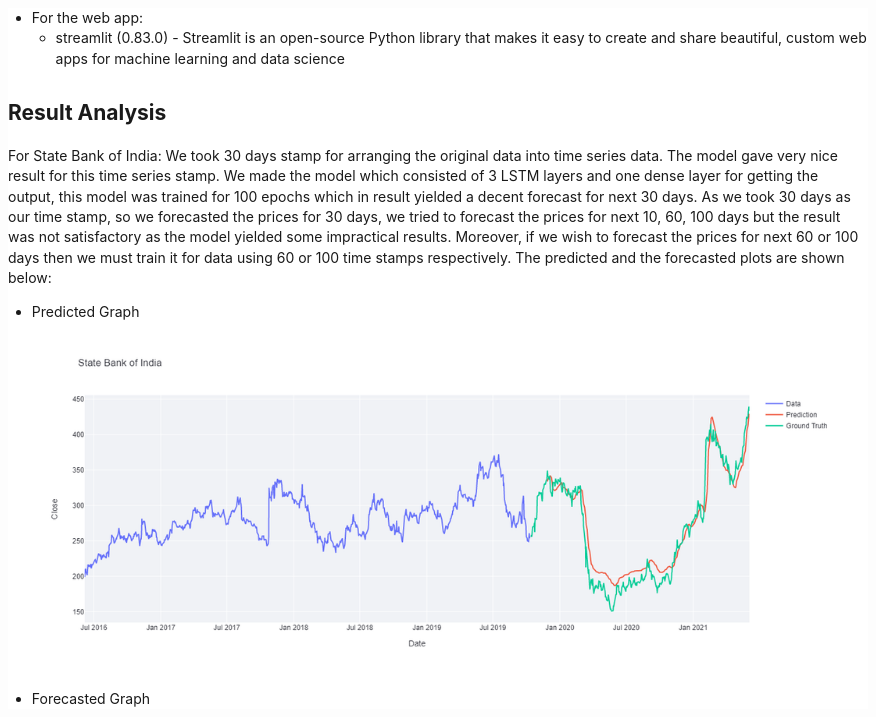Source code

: - For the web app:
  - streamlit (0.83.0) - Streamlit is an open-source Python library that makes it easy to create and share beautiful, custom web apps for machine learning and data science


## Result Analysis

For State Bank of India:
We took 30 days stamp for arranging the original data into time series data. The model gave very nice result for this time series stamp. We made the model which consisted of 3 LSTM layers and one dense layer for getting the output, this model was trained for 100 epochs which in result yielded a decent forecast for next 30 days.
As we took 30 days as our time stamp, so we forecasted the prices for 30 days, we tried to forecast the prices for next 10, 60, 100 days but the result was not satisfactory as the model yielded some impractical results.
Moreover, if we wish to forecast the prices for next 60 or 100 days then we must train it for data using 60 or 100 time stamps respectively. The predicted and the forecasted plots are shown below:

* Predicted Graph

<p align="center">
  <img src="./plots/sbi_prediction.png" alt="sbi_prediction" width="800px"/>
</p>

* Forecasted Graph

<p align="center">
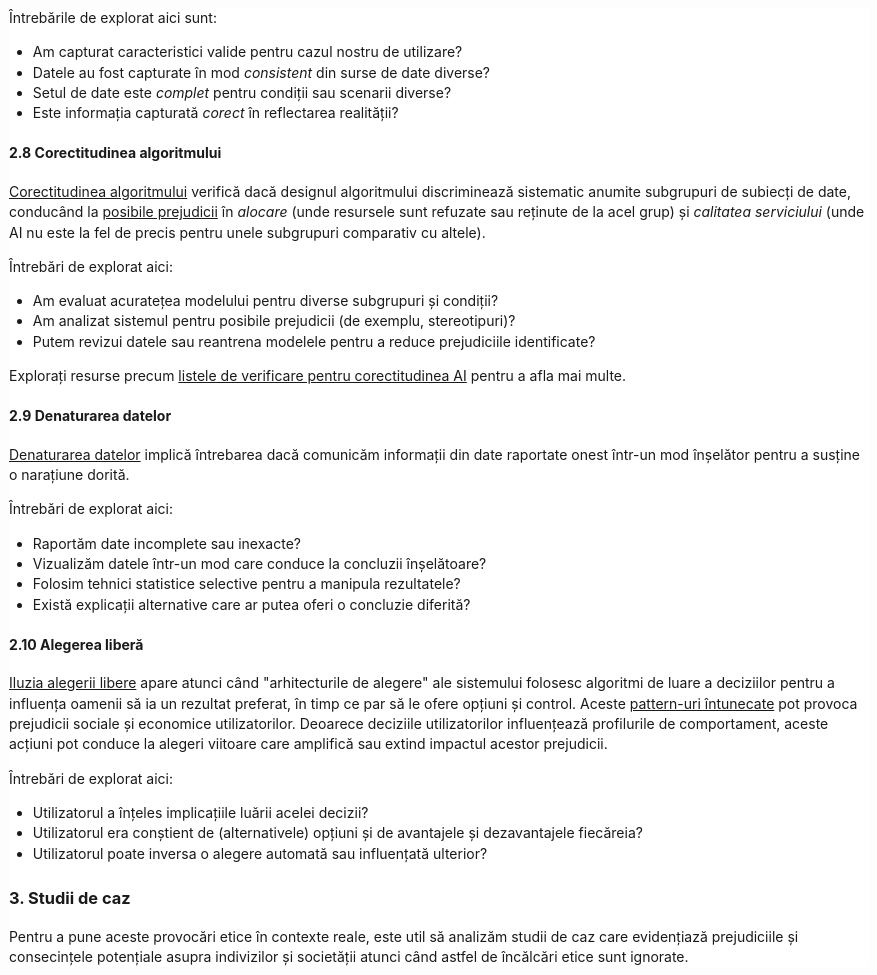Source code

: Întrebările de explorat aici sunt:
 * Am capturat caracteristici valide pentru cazul nostru de utilizare?
 * Datele au fost capturate în mod _consistent_ din surse de date diverse?
 * Setul de date este _complet_ pentru condiții sau scenarii diverse?
* Este informația capturată _corect_ în reflectarea realității?

#### 2.8 Corectitudinea algoritmului

[Corectitudinea algoritmului](https://towardsdatascience.com/what-is-algorithm-fairness-3182e161cf9f) verifică dacă designul algoritmului discriminează sistematic anumite subgrupuri de subiecți de date, conducând la [posibile prejudicii](https://docs.microsoft.com/en-us/azure/machine-learning/concept-fairness-ml) în _alocare_ (unde resursele sunt refuzate sau reținute de la acel grup) și _calitatea serviciului_ (unde AI nu este la fel de precis pentru unele subgrupuri comparativ cu altele).

Întrebări de explorat aici:
* Am evaluat acuratețea modelului pentru diverse subgrupuri și condiții?
* Am analizat sistemul pentru posibile prejudicii (de exemplu, stereotipuri)?
* Putem revizui datele sau reantrena modelele pentru a reduce prejudiciile identificate?

Explorați resurse precum [listele de verificare pentru corectitudinea AI](https://query.prod.cms.rt.microsoft.com/cms/api/am/binary/RE4t6dA) pentru a afla mai multe.

#### 2.9 Denaturarea datelor

[Denaturarea datelor](https://www.sciencedirect.com/topics/computer-science/misrepresentation) implică întrebarea dacă comunicăm informații din date raportate onest într-un mod înșelător pentru a susține o narațiune dorită.

Întrebări de explorat aici:
* Raportăm date incomplete sau inexacte?
* Vizualizăm datele într-un mod care conduce la concluzii înșelătoare?
* Folosim tehnici statistice selective pentru a manipula rezultatele?
* Există explicații alternative care ar putea oferi o concluzie diferită?

#### 2.10 Alegerea liberă

[Iluzia alegerii libere](https://www.datasciencecentral.com/profiles/blogs/the-illusion-of-choice) apare atunci când "arhitecturile de alegere" ale sistemului folosesc algoritmi de luare a deciziilor pentru a influența oamenii să ia un rezultat preferat, în timp ce par să le ofere opțiuni și control. Aceste [pattern-uri întunecate](https://www.darkpatterns.org/) pot provoca prejudicii sociale și economice utilizatorilor. Deoarece deciziile utilizatorilor influențează profilurile de comportament, aceste acțiuni pot conduce la alegeri viitoare care amplifică sau extind impactul acestor prejudicii.

Întrebări de explorat aici:
* Utilizatorul a înțeles implicațiile luării acelei decizii?
* Utilizatorul era conștient de (alternativele) opțiuni și de avantajele și dezavantajele fiecăreia?
* Utilizatorul poate inversa o alegere automată sau influențată ulterior?

### 3. Studii de caz

Pentru a pune aceste provocări etice în contexte reale, este util să analizăm studii de caz care evidențiază prejudiciile și consecințele potențiale asupra indivizilor și societății atunci când astfel de încălcări etice sunt ignorate.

_ _ _ _

Exercise prompt> Write out these items again, switching "Utilizatorul" to "Clientul" throughout and keeping everything else the same. Leave the pictures out.

Answer below>
Source code

: - For the web app:
  - streamlit (0.83.0) - Streamlit is an open-source Python library that makes it easy to create and share beautiful, custom web apps for machine learning and data science


## Result Analysis

For State Bank of India:
We took 30 days stamp for arranging the original data into time series data. The model gave very nice result for this time series stamp. We made the model which consisted of 3 LSTM layers and one dense layer for getting the output, this model was trained for 100 epochs which in result yielded a decent forecast for next 30 days.
As we took 30 days as our time stamp, so we forecasted the prices for 30 days, we tried to forecast the prices for next 10, 60, 100 days but the result was not satisfactory as the model yielded some impractical results.
Moreover, if we wish to forecast the prices for next 60 or 100 days then we must train it for data using 60 or 100 time stamps respectively. The predicted and the forecasted plots are shown below:

* Predicted Graph

<p align="center">
  <img src="./plots/sbi_prediction.png" alt="sbi_prediction" width="800px"/>
</p>

* Forecasted Graph

<p align="center">
Source code

: Întrebările de explorat aici sunt:
 * Am capturat caracteristici valide pentru cazul nostru de utilizare?
 * Datele au fost capturate în mod _consistent_ din surse de date diverse?
 * Setul de date este _complet_ pentru condiții sau scenarii diverse?
* Este informația capturată _corect_ în reflectarea realității?

#### 2.8 Corectitudinea algoritmului

[Corectitudinea algoritmului](https://towardsdatascience.com/what-is-algorithm-fairness-3182e161cf9f) verifică dacă designul algoritmului discriminează sistematic anumite subgrupuri de subiecți de date, conducând la [posibile prejudicii](https://docs.microsoft.com/en-us/azure/machine-learning/concept-fairness-ml) în _alocare_ (unde resursele sunt refuzate sau reținute de la acel grup) și _calitatea serviciului_ (unde AI nu este la fel de precis pentru unele subgrupuri comparativ cu altele).

Întrebări de explorat aici:
* Am evaluat acuratețea modelului pentru diverse subgrupuri și condiții?
* Am analizat sistemul pentru posibile prejudicii (de exemplu, stereotipuri)?
* Putem revizui datele sau reantrena modelele pentru a reduce prejudiciile identificate?

Explorați resurse precum [listele de verificare pentru corectitudinea AI](https://query.prod.cms.rt.microsoft.com/cms/api/am/binary/RE4t6dA) pentru a afla mai multe.

#### 2.9 Denaturarea datelor

[Denaturarea datelor](https://www.sciencedirect.com/topics/computer-science/misrepresentation) implică întrebarea dacă comunicăm informații din date raportate onest într-un mod înșelător pentru a susține o narațiune dorită.

Întrebări de explorat aici:
* Raportăm date incomplete sau inexacte?
* Vizualizăm datele într-un mod care conduce la concluzii înșelătoare?
* Folosim tehnici statistice selective pentru a manipula rezultatele?
* Există explicații alternative care ar putea oferi o concluzie diferită?

#### 2.10 Alegerea liberă

[Iluzia alegerii libere](https://www.datasciencecentral.com/profiles/blogs/the-illusion-of-choice) apare atunci când "arhitecturile de alegere" ale sistemului folosesc algoritmi de luare a deciziilor pentru a influența oamenii să ia un rezultat preferat, în timp ce par să le ofere opțiuni și control. Aceste [pattern-uri întunecate](https://www.darkpatterns.org/) pot provoca prejudicii sociale și economice utilizatorilor. Deoarece deciziile utilizatorilor influențează profilurile de comportament, aceste acțiuni pot conduce la alegeri viitoare care amplifică sau extind impactul acestor prejudicii.

Întrebări de explorat aici:
* Clientul a înțeles implicațiile luării acelei decizii?
* Clientul era conștient de (alternativele) opțiuni și de avantajele și dezavantajele fiecăreia?
* Clientul poate inversa o alegere automată sau influențată ulterior?

### 3. Studii de caz

Pentru a pune aceste provocări etice în contexte reale, este util să analizăm studii de caz care evidențiază prejudiciile și consecințele potențiale asupra indivizilor și societății atunci când astfel de încălcări etice sunt ignorate.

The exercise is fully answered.